_Task item_
Your answer should be the lines below from the one holding "2.Professor in ECE" through the one holding "Corresponding Author: G.Sujatha", copied exactly and with nothing else.

═════ Records for this task

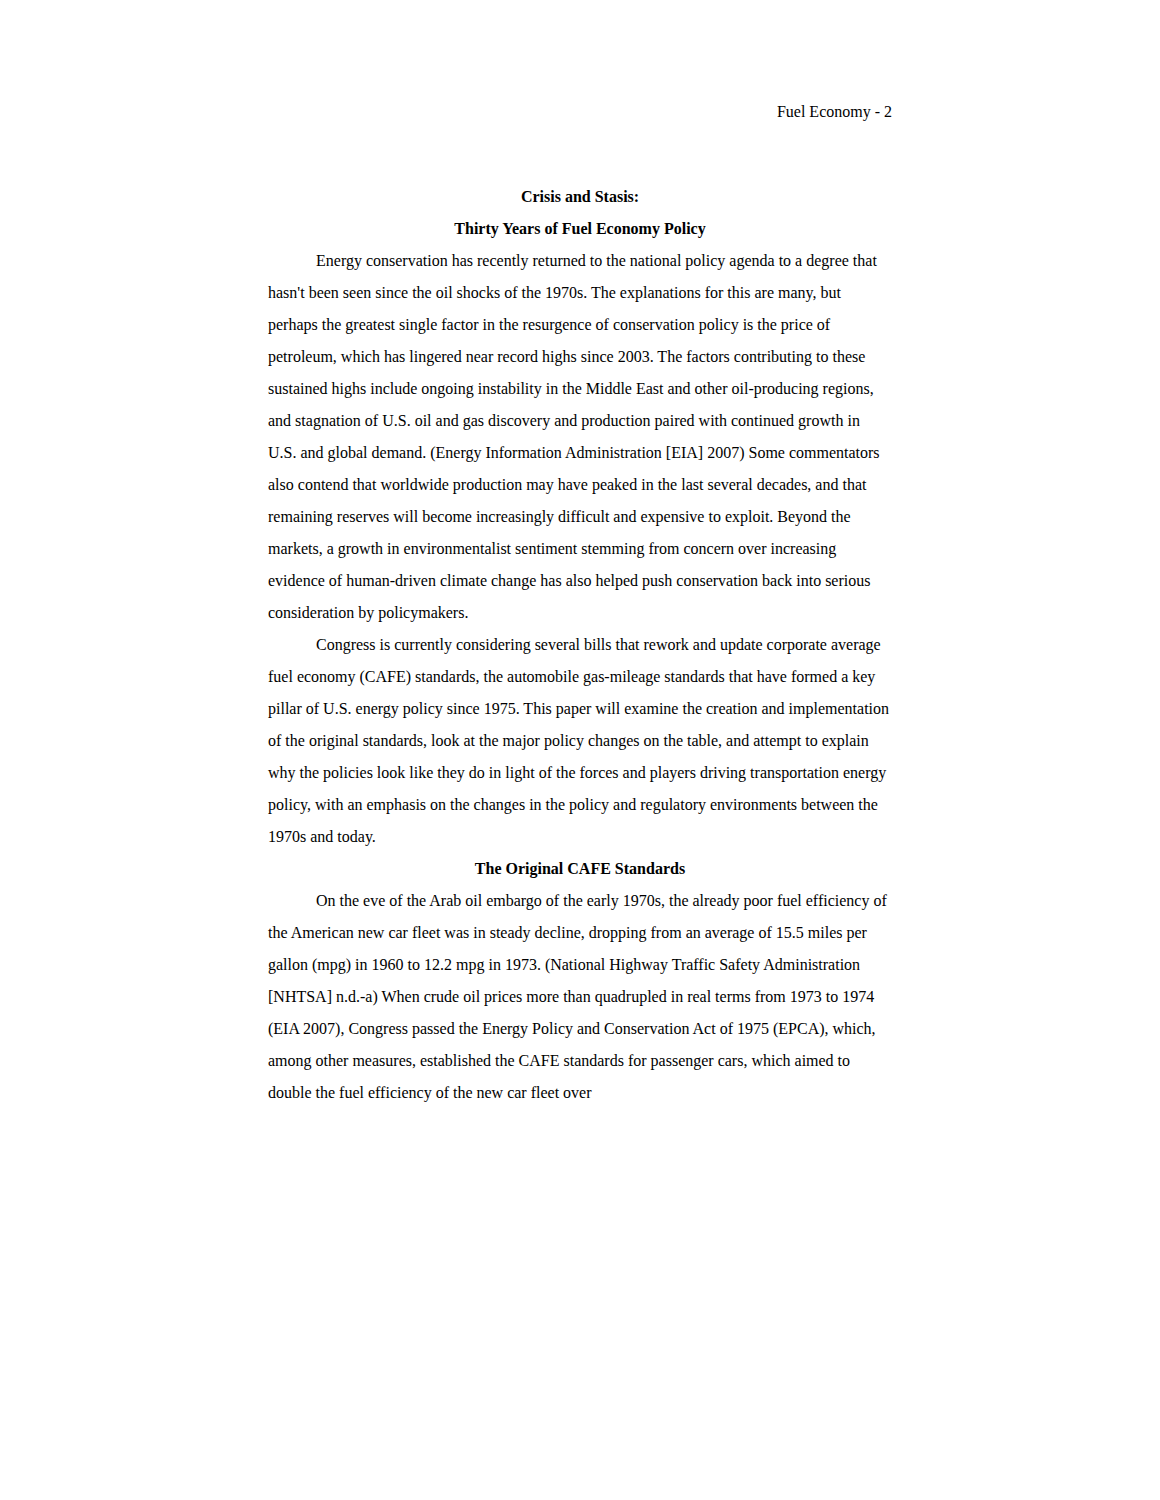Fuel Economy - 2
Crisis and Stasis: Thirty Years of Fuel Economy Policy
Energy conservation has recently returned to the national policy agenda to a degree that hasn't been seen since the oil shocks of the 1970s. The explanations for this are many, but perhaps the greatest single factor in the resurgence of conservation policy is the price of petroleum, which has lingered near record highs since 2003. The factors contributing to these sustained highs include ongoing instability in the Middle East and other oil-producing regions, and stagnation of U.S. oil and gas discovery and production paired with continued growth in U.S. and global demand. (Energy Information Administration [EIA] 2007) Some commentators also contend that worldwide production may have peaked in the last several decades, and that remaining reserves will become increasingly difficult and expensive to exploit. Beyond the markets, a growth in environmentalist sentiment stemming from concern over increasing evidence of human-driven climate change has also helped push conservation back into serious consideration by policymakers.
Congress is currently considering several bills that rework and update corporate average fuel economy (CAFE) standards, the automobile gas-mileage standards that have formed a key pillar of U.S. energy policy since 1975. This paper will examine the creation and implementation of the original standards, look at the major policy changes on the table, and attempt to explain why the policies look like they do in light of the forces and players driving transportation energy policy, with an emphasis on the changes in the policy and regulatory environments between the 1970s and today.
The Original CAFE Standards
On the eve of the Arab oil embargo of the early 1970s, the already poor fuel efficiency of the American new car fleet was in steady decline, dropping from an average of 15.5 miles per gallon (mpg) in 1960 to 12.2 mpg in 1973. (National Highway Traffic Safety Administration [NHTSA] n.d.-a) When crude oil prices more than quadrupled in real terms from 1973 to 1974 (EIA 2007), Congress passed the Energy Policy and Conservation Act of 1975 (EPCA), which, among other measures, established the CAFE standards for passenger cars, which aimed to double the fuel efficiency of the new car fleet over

══════════
═════ Records for this task

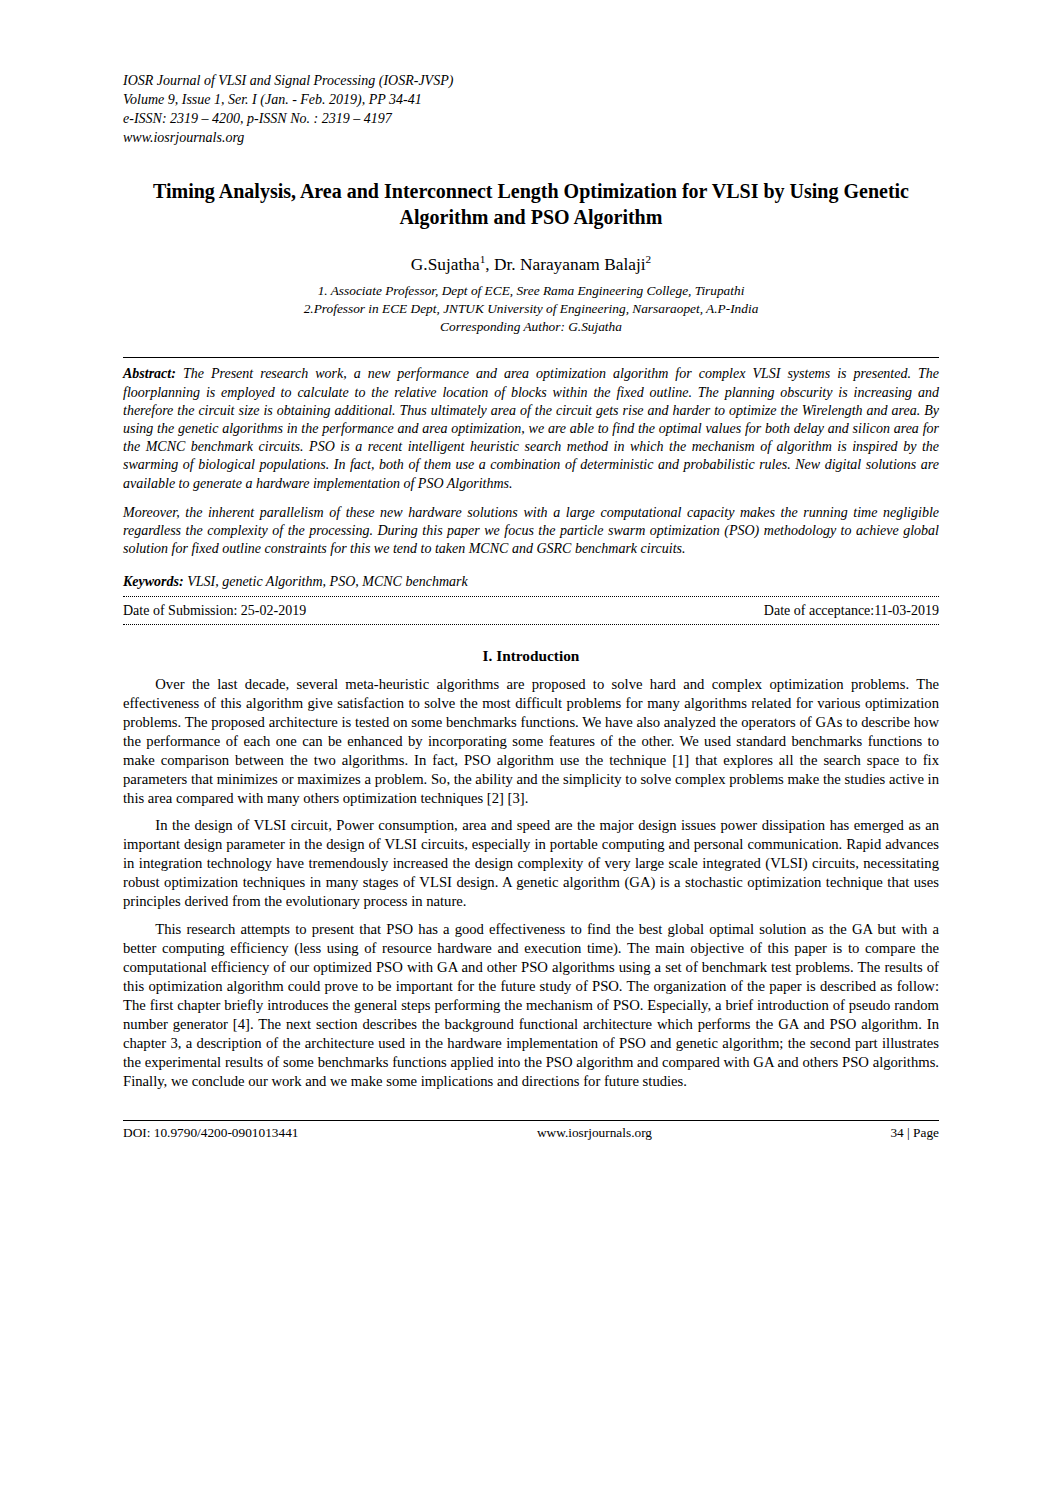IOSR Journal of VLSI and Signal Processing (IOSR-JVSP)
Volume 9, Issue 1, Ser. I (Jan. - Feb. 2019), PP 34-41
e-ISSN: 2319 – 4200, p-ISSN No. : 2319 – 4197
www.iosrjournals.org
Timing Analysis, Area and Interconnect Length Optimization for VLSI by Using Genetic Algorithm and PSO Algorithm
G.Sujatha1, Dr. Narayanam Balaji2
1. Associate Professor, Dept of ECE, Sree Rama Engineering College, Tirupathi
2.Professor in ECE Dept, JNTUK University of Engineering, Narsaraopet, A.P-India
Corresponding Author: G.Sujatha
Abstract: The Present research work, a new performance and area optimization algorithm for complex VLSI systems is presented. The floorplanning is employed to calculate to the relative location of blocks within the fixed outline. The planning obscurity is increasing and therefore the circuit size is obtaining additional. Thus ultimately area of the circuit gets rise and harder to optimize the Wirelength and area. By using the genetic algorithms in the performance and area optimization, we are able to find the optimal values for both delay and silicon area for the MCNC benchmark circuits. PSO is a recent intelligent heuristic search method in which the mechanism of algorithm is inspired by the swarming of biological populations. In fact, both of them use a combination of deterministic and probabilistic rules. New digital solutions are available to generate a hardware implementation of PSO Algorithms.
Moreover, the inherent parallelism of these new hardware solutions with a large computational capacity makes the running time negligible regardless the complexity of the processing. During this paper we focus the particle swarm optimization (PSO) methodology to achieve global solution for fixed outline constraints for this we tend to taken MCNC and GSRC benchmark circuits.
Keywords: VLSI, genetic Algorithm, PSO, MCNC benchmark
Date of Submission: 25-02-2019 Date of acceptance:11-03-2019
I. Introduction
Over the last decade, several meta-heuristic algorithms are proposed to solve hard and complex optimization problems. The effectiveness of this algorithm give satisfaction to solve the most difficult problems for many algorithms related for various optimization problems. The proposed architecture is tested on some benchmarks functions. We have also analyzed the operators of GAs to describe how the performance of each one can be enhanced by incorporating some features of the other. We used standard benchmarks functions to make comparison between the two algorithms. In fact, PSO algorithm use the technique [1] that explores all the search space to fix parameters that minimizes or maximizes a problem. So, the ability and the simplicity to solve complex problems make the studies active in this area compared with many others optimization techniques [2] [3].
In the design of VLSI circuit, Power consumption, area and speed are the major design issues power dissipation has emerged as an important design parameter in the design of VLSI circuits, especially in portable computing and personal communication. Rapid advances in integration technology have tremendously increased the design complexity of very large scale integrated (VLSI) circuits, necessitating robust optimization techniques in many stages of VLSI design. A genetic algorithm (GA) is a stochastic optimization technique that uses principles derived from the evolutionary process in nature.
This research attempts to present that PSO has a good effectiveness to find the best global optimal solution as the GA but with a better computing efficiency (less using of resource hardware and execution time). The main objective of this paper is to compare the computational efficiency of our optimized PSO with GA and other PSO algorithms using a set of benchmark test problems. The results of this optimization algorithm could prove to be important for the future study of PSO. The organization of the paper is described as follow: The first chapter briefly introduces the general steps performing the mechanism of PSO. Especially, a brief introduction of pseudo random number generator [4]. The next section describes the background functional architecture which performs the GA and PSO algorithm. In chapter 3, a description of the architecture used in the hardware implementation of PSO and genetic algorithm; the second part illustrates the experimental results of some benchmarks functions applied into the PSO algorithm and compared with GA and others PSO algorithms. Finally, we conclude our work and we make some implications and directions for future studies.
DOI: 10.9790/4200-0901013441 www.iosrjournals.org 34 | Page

══════════

_Response area_
2.Professor in ECE Dept, JNTUK University of Engineering, Narsaraopet, A.P-India
Corresponding Author: G.Sujatha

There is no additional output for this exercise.